Но он остался стоять на крыльце. Она несколько раз оглядывалась на него, а он все еще стоял, глядя ей вслед, пока она не скрылась за поворотом.
«Как тихо», – подумал Басаргин.
Действительно, кругом было очень тихо. Метель прекратилась, и только с крыш при порывах ветра иногда осыпался снег. Басаргин стряхнул с волос снежинки, вошел в сени, запер дверь на щеколду и, потирая холодные руки, вернулся в комнату.
Глава четвертая
Когда Басаргин вошел, Шурка, задумавшись, стоял в углу комнаты, крепко зажав в углу рта папироску и засунув руку в карман галифе.
Все в Шурке было до слез свое, родное: и короткий, потертый, но ладно сидевший на нем пиджак, и офицерские бриджи, и армейские, аккуратно подлатанные хромовые сапоги; заколотый булавкой пустой рукав не нарушал впечатления подобранной и уверенной в себе силы, которой веяло от всей его фигуры.
Басаргин, молча обняв брата за плечи, зашагал рядом с ним взад-вперед по тесной материнской комнатке. Брат был ему бесконечно дорог.
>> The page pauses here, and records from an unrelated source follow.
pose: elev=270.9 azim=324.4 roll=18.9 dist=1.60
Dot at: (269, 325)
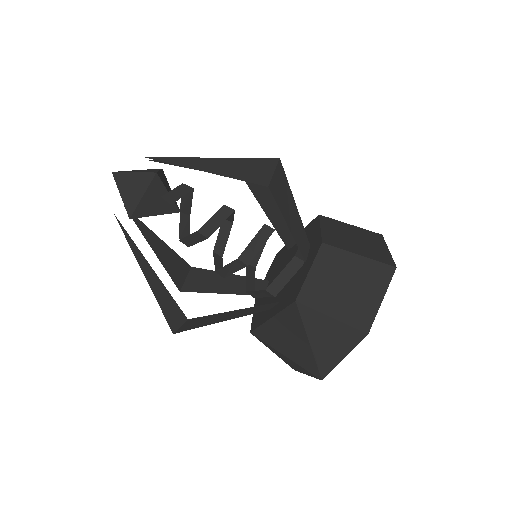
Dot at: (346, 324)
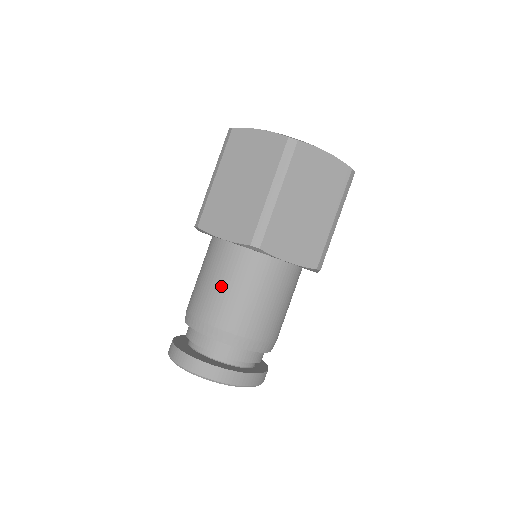
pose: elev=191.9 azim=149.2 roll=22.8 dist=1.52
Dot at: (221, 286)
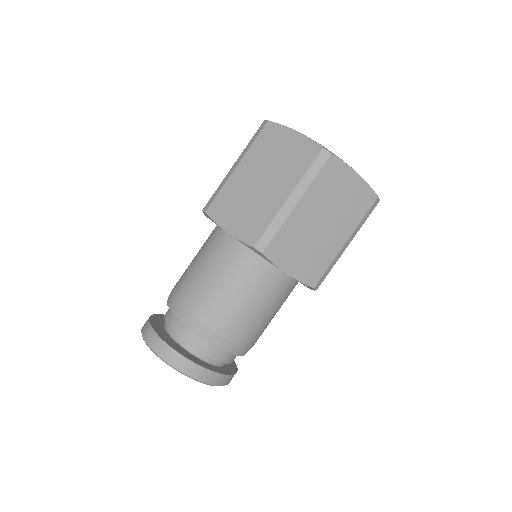
Dot at: (213, 279)
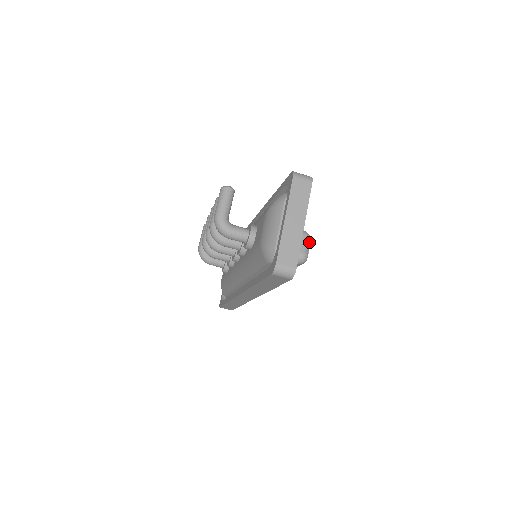
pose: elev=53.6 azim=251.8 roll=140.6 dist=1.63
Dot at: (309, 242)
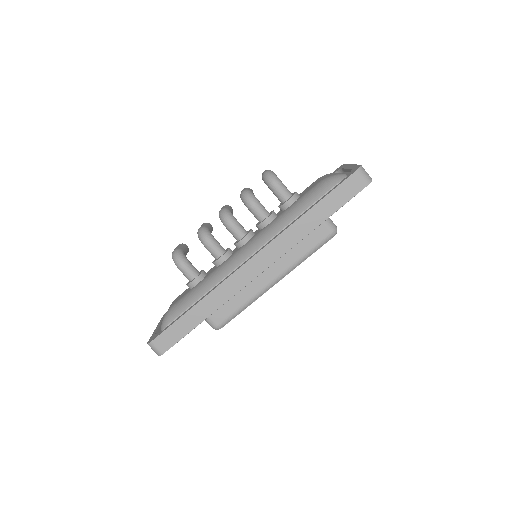
Dot at: occluded
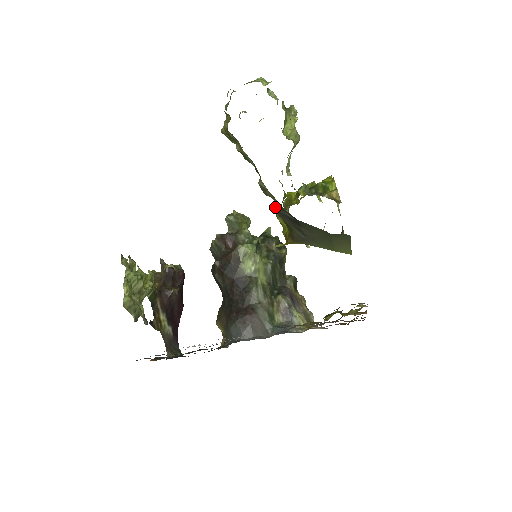
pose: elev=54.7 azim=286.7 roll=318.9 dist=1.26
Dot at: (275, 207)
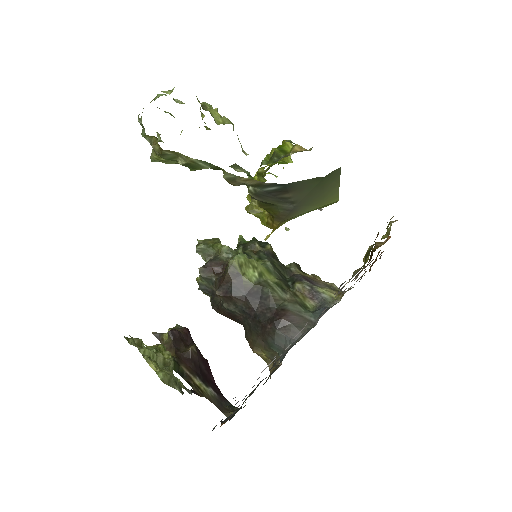
Dot at: (252, 192)
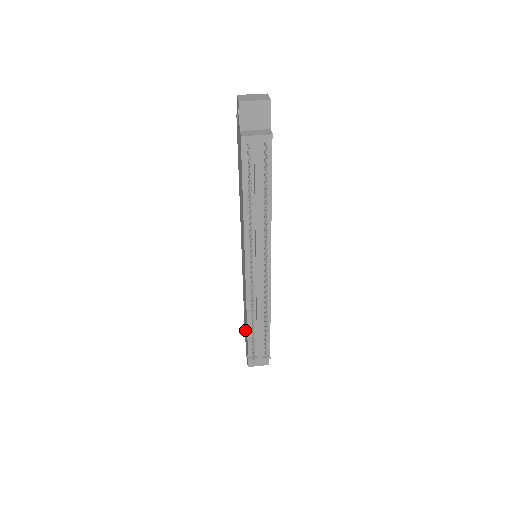
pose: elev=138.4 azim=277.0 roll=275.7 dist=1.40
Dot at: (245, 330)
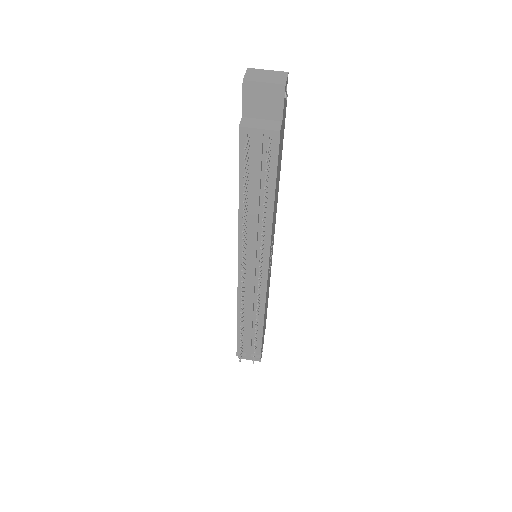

Но это не было то чувство жалости и нежности, которое по временам переполняет душу человека, чаще всего по отношению к близким и более слабым, чем он сам.
Это было совсем другое, тоже по-своему нежное, но в то же время воинственное чувство умиления перед чужим подвигом, перед товарищем по оружию, перед потным, забрызганным грязью солдатом, который с хриплым криком «ура!» последним снарядом останавливает танк в двадцати метрах от своей раскаленной стрельбой и готовой разорваться пушчонки; перед генералом, умирающим на наблюдательном пункте от осколка в живот и, захватив в кулак обе полы шинели, чтобы не видеть своей раны, сквозь закушенную губу, цедящим в трубку последние приказания; перед врачом, методично повторяющим «ланцет», «марлю», «еще марлю», «укол» – под бомбежкой, в раздираемой воздушными ударами палатке полевого госпиталя…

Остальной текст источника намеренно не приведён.